A potential methodological limitation of this study is that the reaction time (RT) for the word matching was significantly faster than that of the emotion classification task. This would have made it more likely that the button press (or associated motor planning) would occur during the 250–1,000-ms poststimulus epoch during word matching trials. Mu suppression associated with motor planning and movement is well-documented (Pfurtscheller, Brunner, Schlögl, & Lopes da Silva, 2006).

It is fair to assume that the effect of response-associated mu suppression on our analyses was not inordinate for several reasons. First, we would expect more response-associated mu suppression during the word-matching trials due to the epochs containing more responses on average, yet our findings are in the opposite direction. Second, our stimulus-locked epochs were for a brief enough period after the stimulus that they did not often encompass the response, even during the word-matching task. Thus, it is likely that most of the activity during that epoch was associated with the more instantaneous perceptual processes that we were interested in. Perhaps most tellingly, the results from our supplementary analysis indicate that the difference in observe-match ratio between picture and word conditions was not significantly correlated with the difference in RT between the two conditions at any voxel. Nevertheless, future studies might do well to investigate differences between tasks with more closely matched tasks. The difficulty of a word-matching control task could be increased by visually obfuscating the stimulus to some degree, or a different control task could be created using an image processing task thought not to engage the MNS.

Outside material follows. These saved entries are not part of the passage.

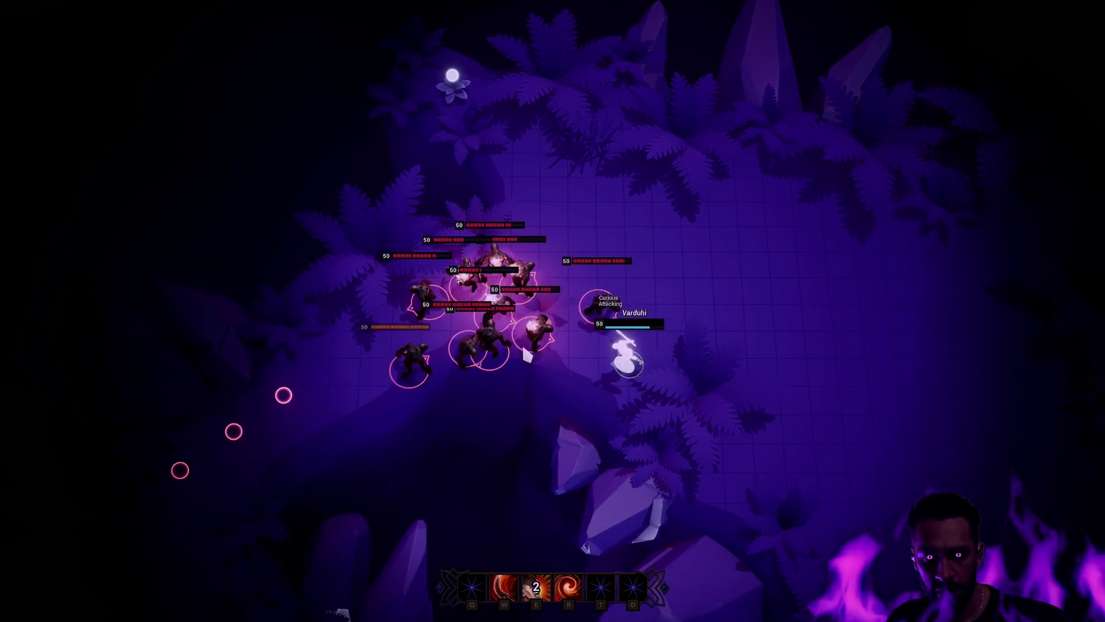
left_click(793, 178)
key("w")
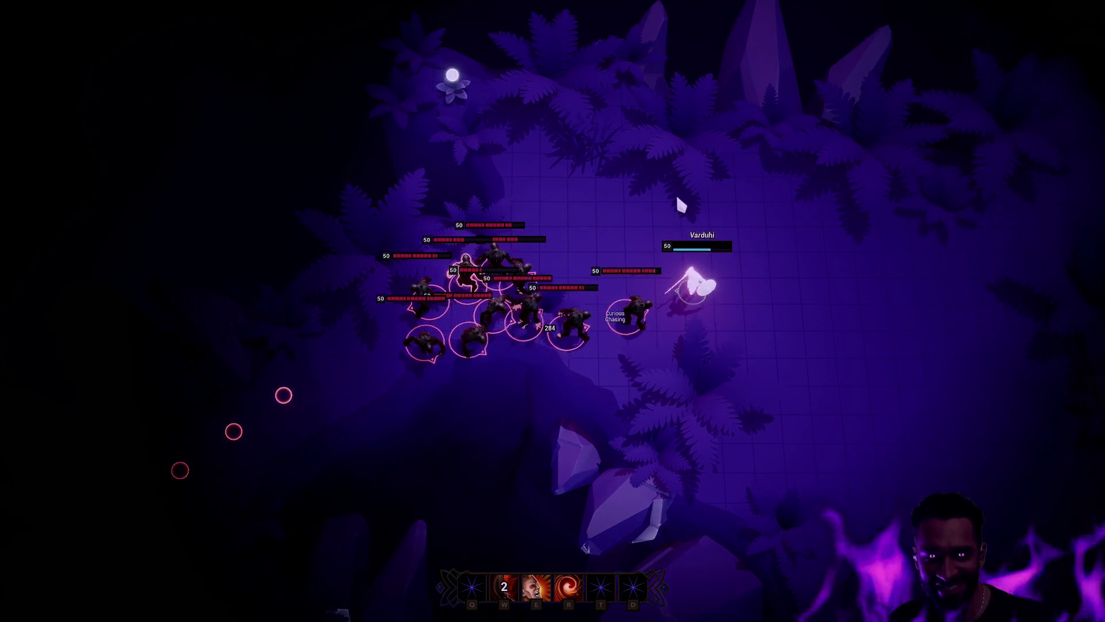
left_click(662, 164)
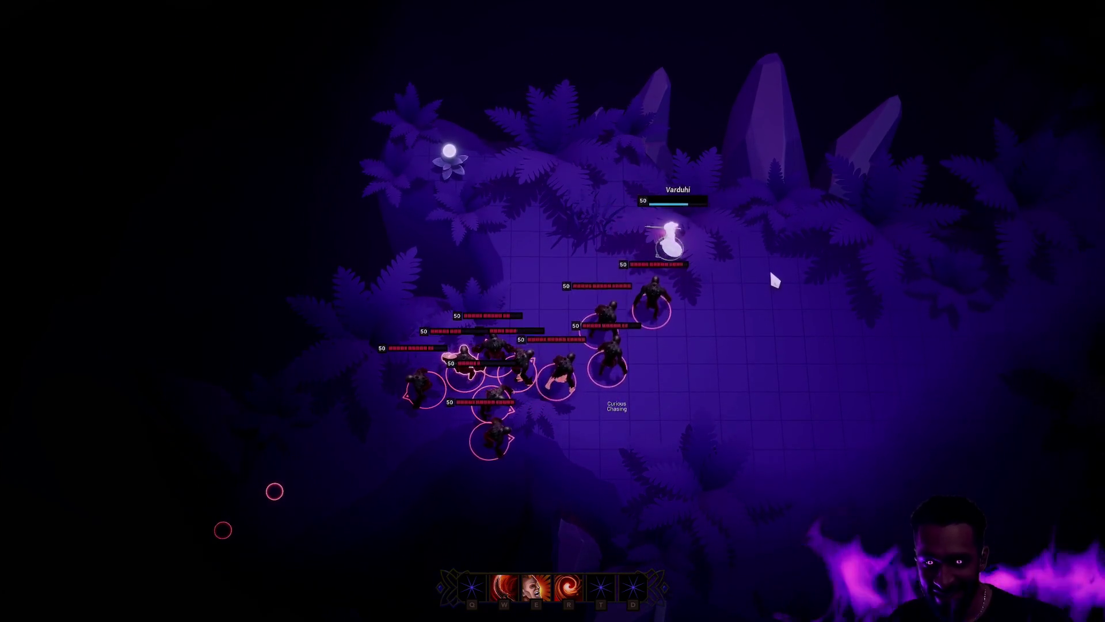
left_click(777, 282)
left_click(543, 161)
left_click(846, 308)
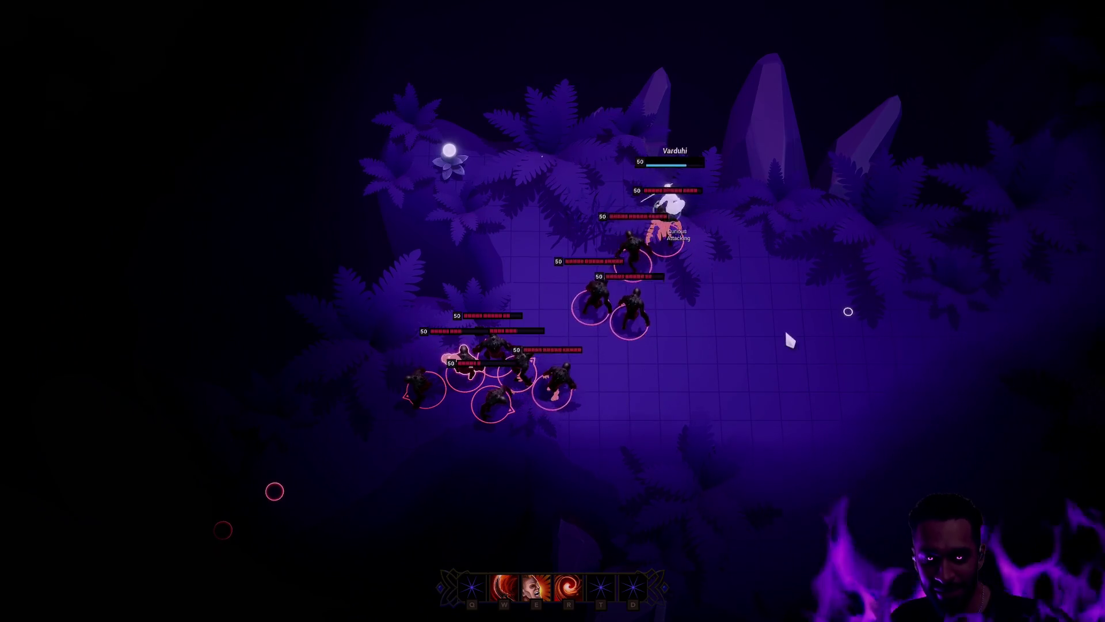
left_click(811, 372)
key("e")
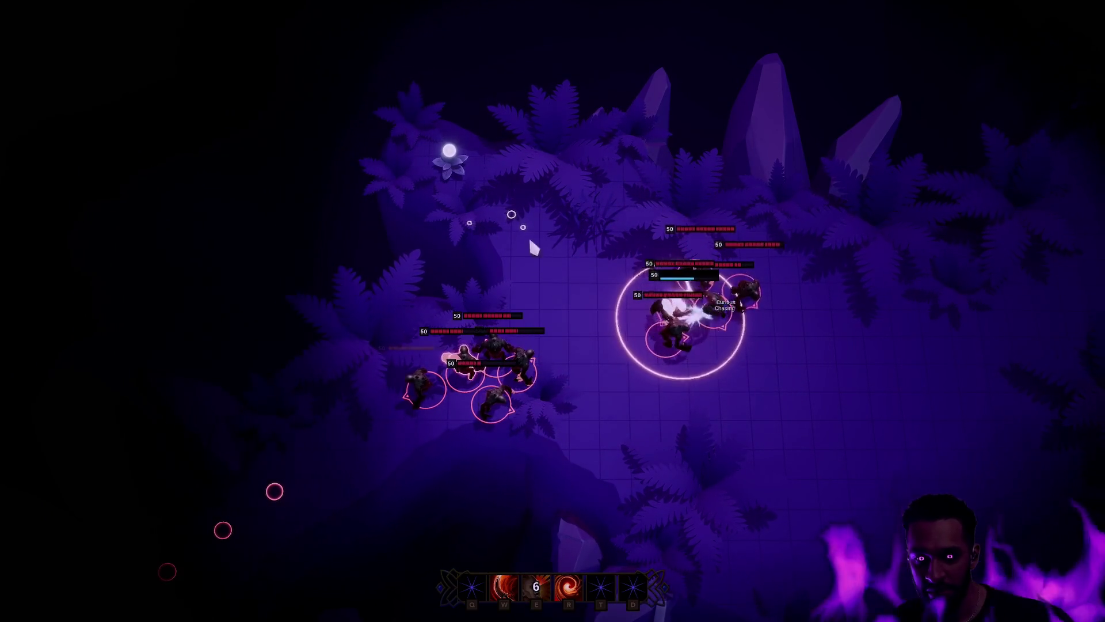
Step: Lead the pack across the arena, cast the R fire ability, then stop the play session
left_click(525, 198)
key("w")
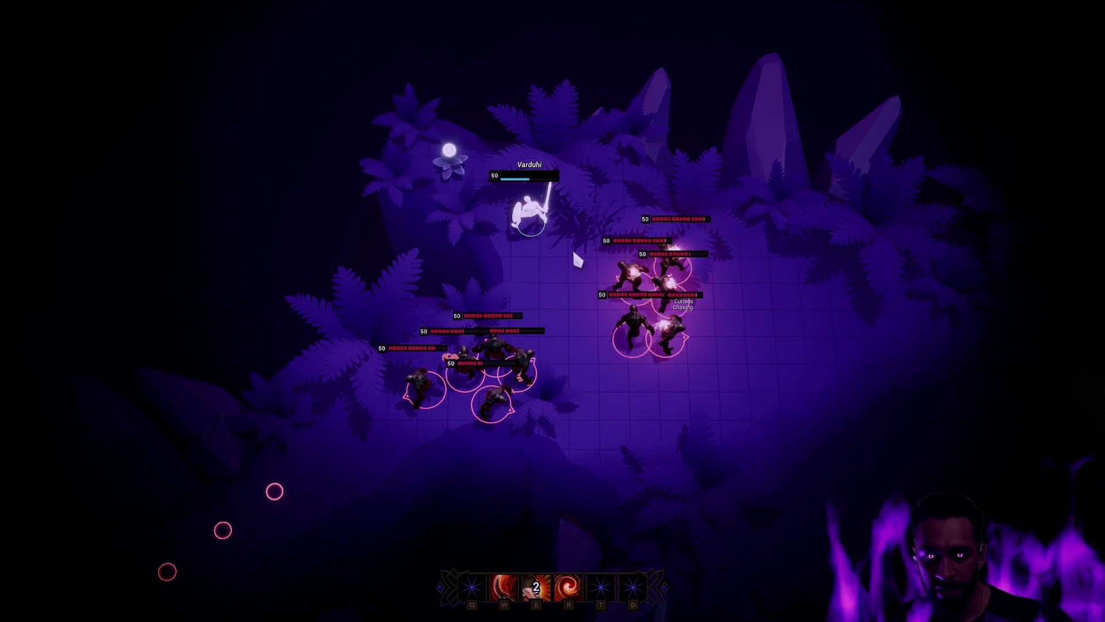
left_click(574, 253)
left_click(821, 246)
left_click(754, 327)
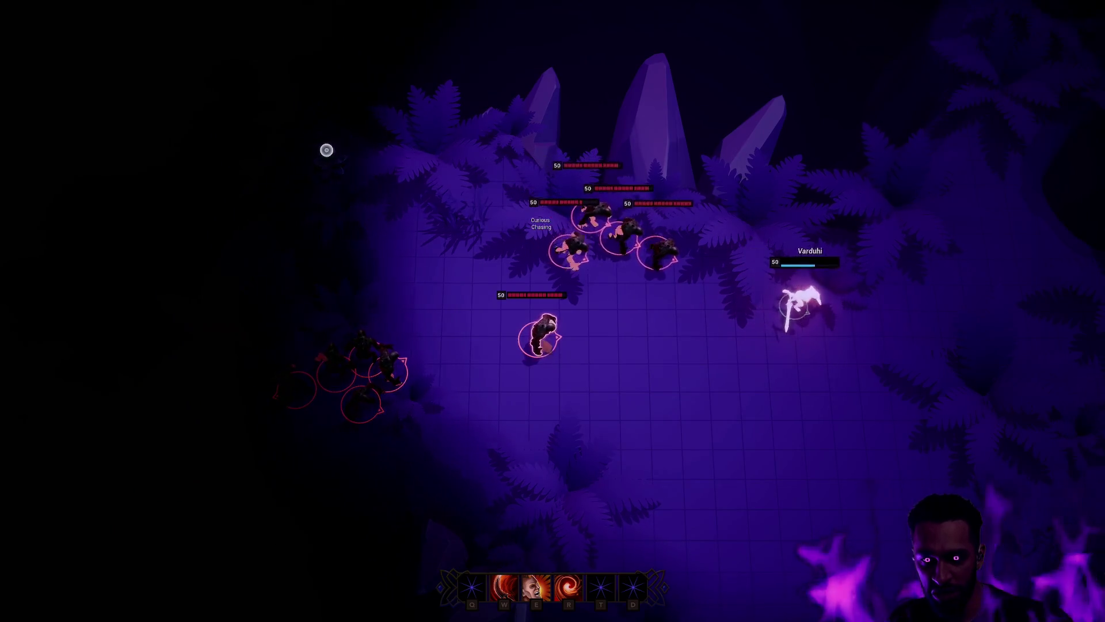
left_click(783, 454)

Although research on the MNS originally focused on its association with hand actions, this study provides further support that the MNS is intimately involved in the processing (and classification) of emotion. This supports the notion that the MNS plays a crucial role in social cognition, as proposed by Gallese and Goldman (1998), and echoed by others (Oberman & Ramachandran, 2007). The occurrence of mu suppression in the very early stages poststimulus indicates that engagement of the MNS, when processing facial expressions occurs rapidly and likely automatically upon perception of the faces.

In sum, the this study provides electrophysiological support for the idea that the MNS is involved in social perception. Mu suppression was demonstrated using a novel combination of techniques that go some way to control for potential confounding factors that can intrude on MNS research in general, and EEG research in particular. The findings presented here are consistent with the idea that the development of the MNS has played a crucial role in our social functioning.